## SECCIÓN DEL DOCUMENTO
La alimentación es un ámbito que inadvertidamente tienta a proyectar nuestras creencias y pareceres en recomendaciones que afectan la vida de miles de personas. Un campo fértil en el cual los mitos ganan adeptos, las posiciones se radicalizan y los mensajes de alto impacto recorren el mundo. Ciertamente que internet y los medios de comunicación global han catalizado este fenómeno al cual la comunidad médica no está ajena y -aunque sus fundamentos puedan ser científicamente más sofisticados- es también proclive a caer en el mismo error.
Contrariamente, la investigación farmacológica, que evalúa la eficacia de un tratamiento bajo condiciones controladas, ha desarrollado una metodología confiable que permite asegurar que una droga ejerce un cierto efecto brindando seguridad a profesionales y pacientes sobre su uso clínico. Pero, lamentablemente, muchas de las recomendaciones que adoptamos en la prevención de enfermedades crónicas como la obesidad, la enfermedad cardiovascular, la hipertensión, la diabetes y el cáncer se basan en presunciones y evidencias discutibles que en algunos casos pueden ser hasta contraproducentes.
El reemplazo de la manteca por grasas trans ha sido un ejemplo de cómo una incorrecta y apresurada interpretación de la información epidemiológica se ha traducido en cambios de consumo a escala mundial. Afortunadamente, este error está siendo subsanado con el acompañamiento de la industria y los órganos regulatorios, pero la existencia de extendidos mitos y presunciones nutricionales nos expone a errores.
Hoy más del 10% de la carga mundial de enfermedad está relacionada con factores de riesgo asociados con la mala alimentación o el sedentarismo, por eso las recomendaciones nutricionales y las guías alimentarias adquieren tal importancia preventiva. Nuevas investigaciones epidemiológicas con metodologías apropiadas nos llevan a pensar que deberemos reconsiderar si el riesgo cardiovascular se asocia con la cantidad de grasa de los alimentos o con ciertos ácidos grasos específicos.
Habrá que replantear el papel de villano que le hemos asignado al colesterol de la dieta, el papel preventivo del calcio y la vitamina D más allá del hueso. No caben dudas de que el aumento del consumo de frutas y de hortalizas se asocia con la salud más allá de su aporte en fibra, que los antioxidantes naturales de los alimentos tienen un papel diferente al de sus sucedáneos farmacológicos y que, como expone el artículo del New England Journal of Medicine, muchas de las recomendaciones que implementamos en la prevención de la obesidad responden a mitos y presunciones no probadas.
Resulta natural que en muchas ocasiones debamos indicar recomendaciones aun en ausencia científica de su eficacia, pero tenemos la obligación ética de señalar cuándo surgen de una verdad demostrada o de nuestro parecer.

## INFORMACIÓN MOSTRADA
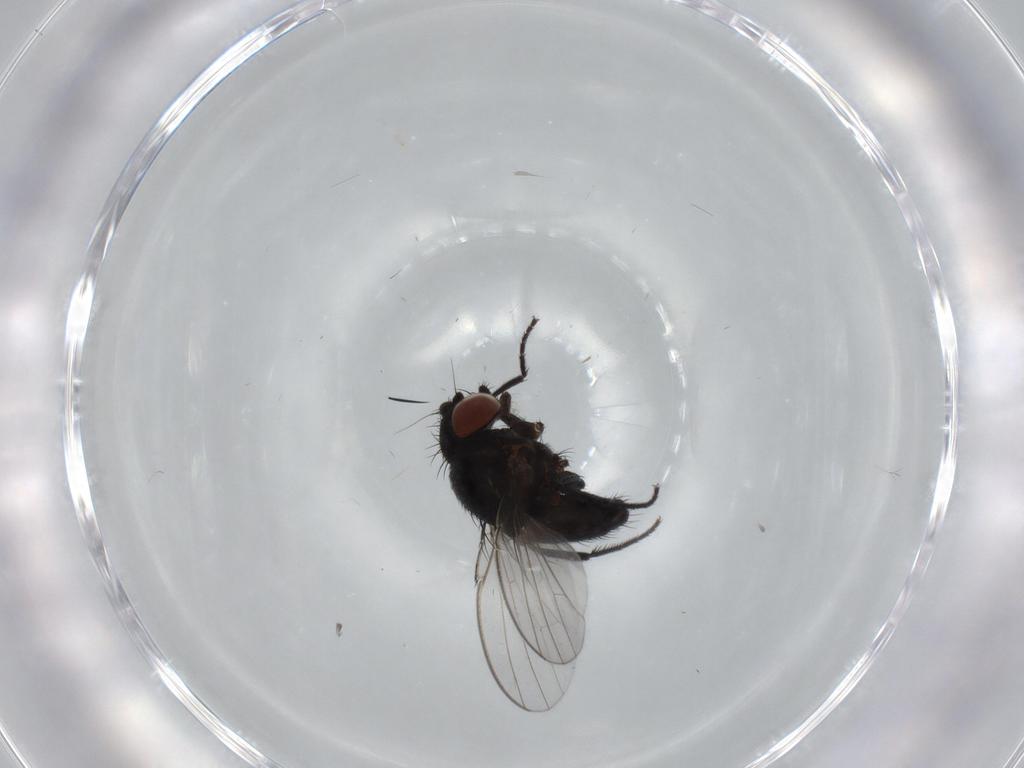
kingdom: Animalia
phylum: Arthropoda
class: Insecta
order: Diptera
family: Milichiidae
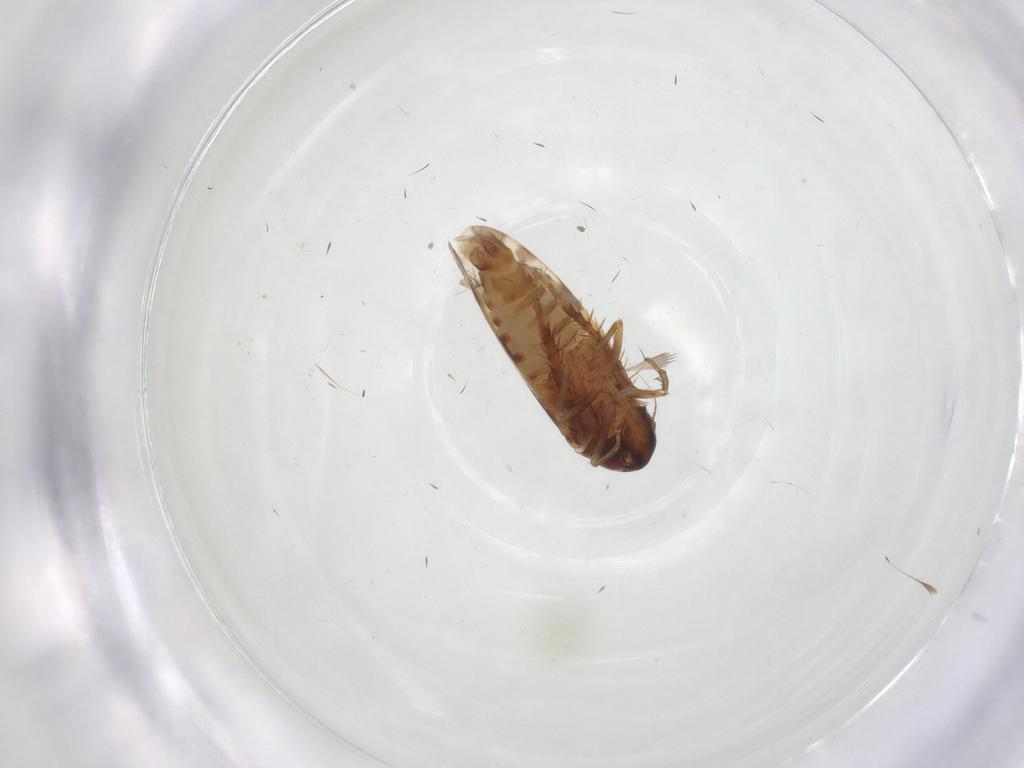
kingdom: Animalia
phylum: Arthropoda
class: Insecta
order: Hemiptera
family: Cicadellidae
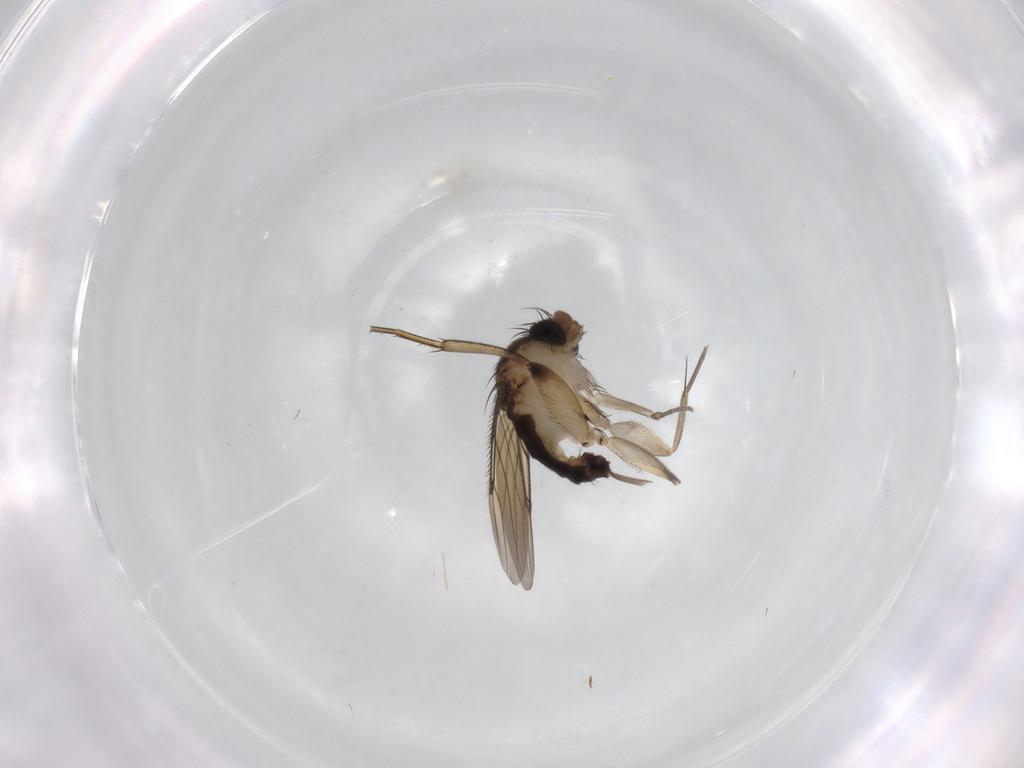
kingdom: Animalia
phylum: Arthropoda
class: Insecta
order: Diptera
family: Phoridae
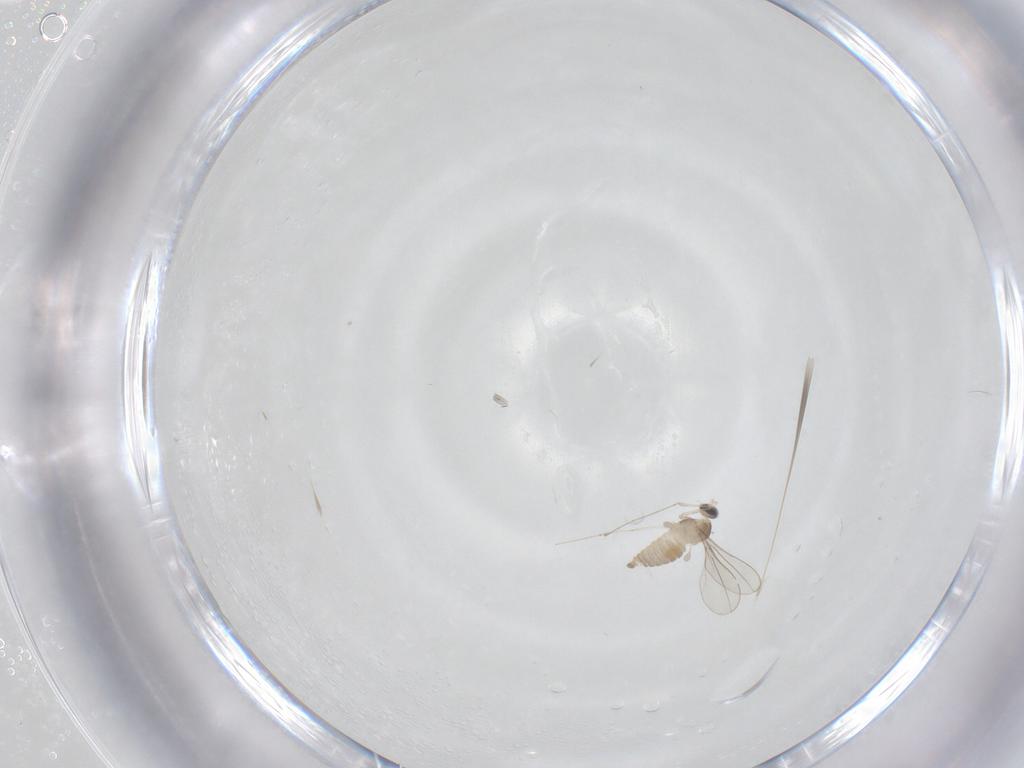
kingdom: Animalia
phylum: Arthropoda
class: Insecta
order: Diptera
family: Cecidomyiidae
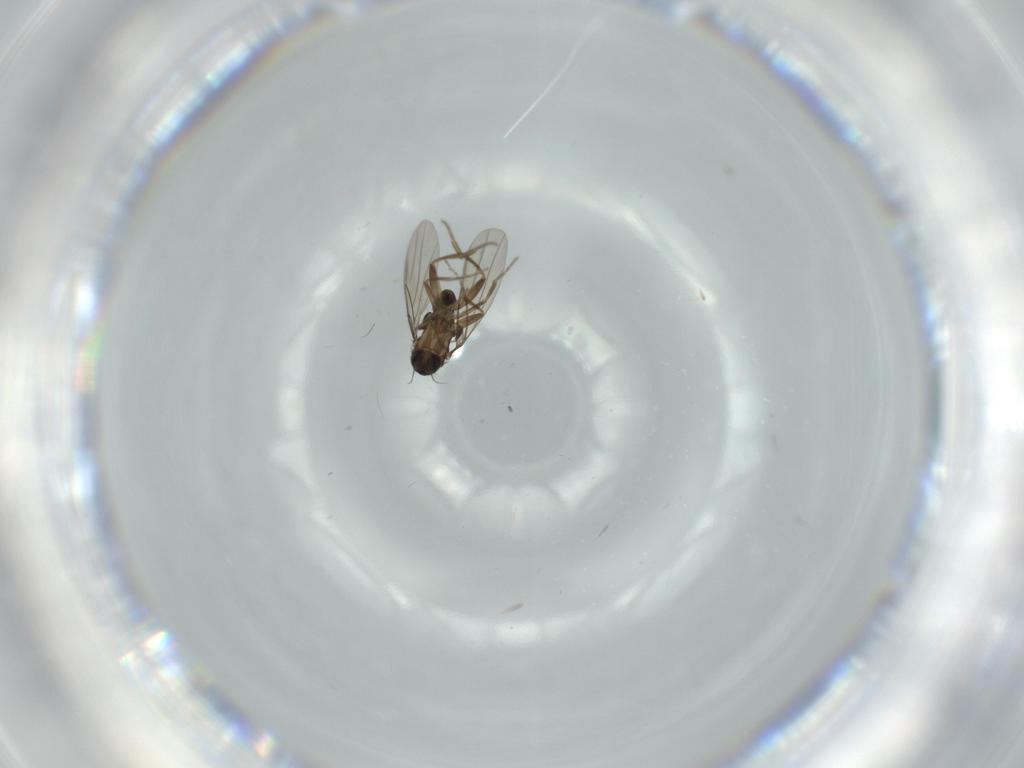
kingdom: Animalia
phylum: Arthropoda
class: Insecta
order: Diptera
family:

## QUÉ HARÁS
[A] Reproduce el fragmento del texto sobre alimentación que empieza en las palabras "La alimentación es" y termina después de "el mismo error.".
[B] Según el texto sobre alimentación, ¿qué porcentaje de la carga mundial de enfermedad está relacionado con factores de riesgo asociados con la mala alimentación o el sedentarismo?

## RESULTADOS ESPERADOS
[A]
La alimentación es un ámbito que inadvertidamente tienta a proyectar nuestras creencias y pareceres en recomendaciones que afectan la vida de miles de personas. Un campo fértil en el cual los mitos ganan adeptos, las posiciones se radicalizan y los mensajes de alto impacto recorren el mundo. Ciertamente que internet y los medios de comunicación global han catalizado este fenómeno al cual la comunidad médica no está ajena y -aunque sus fundamentos puedan ser científicamente más sofisticados- es también proclive a caer en el mismo error.

[B] Más del 10%.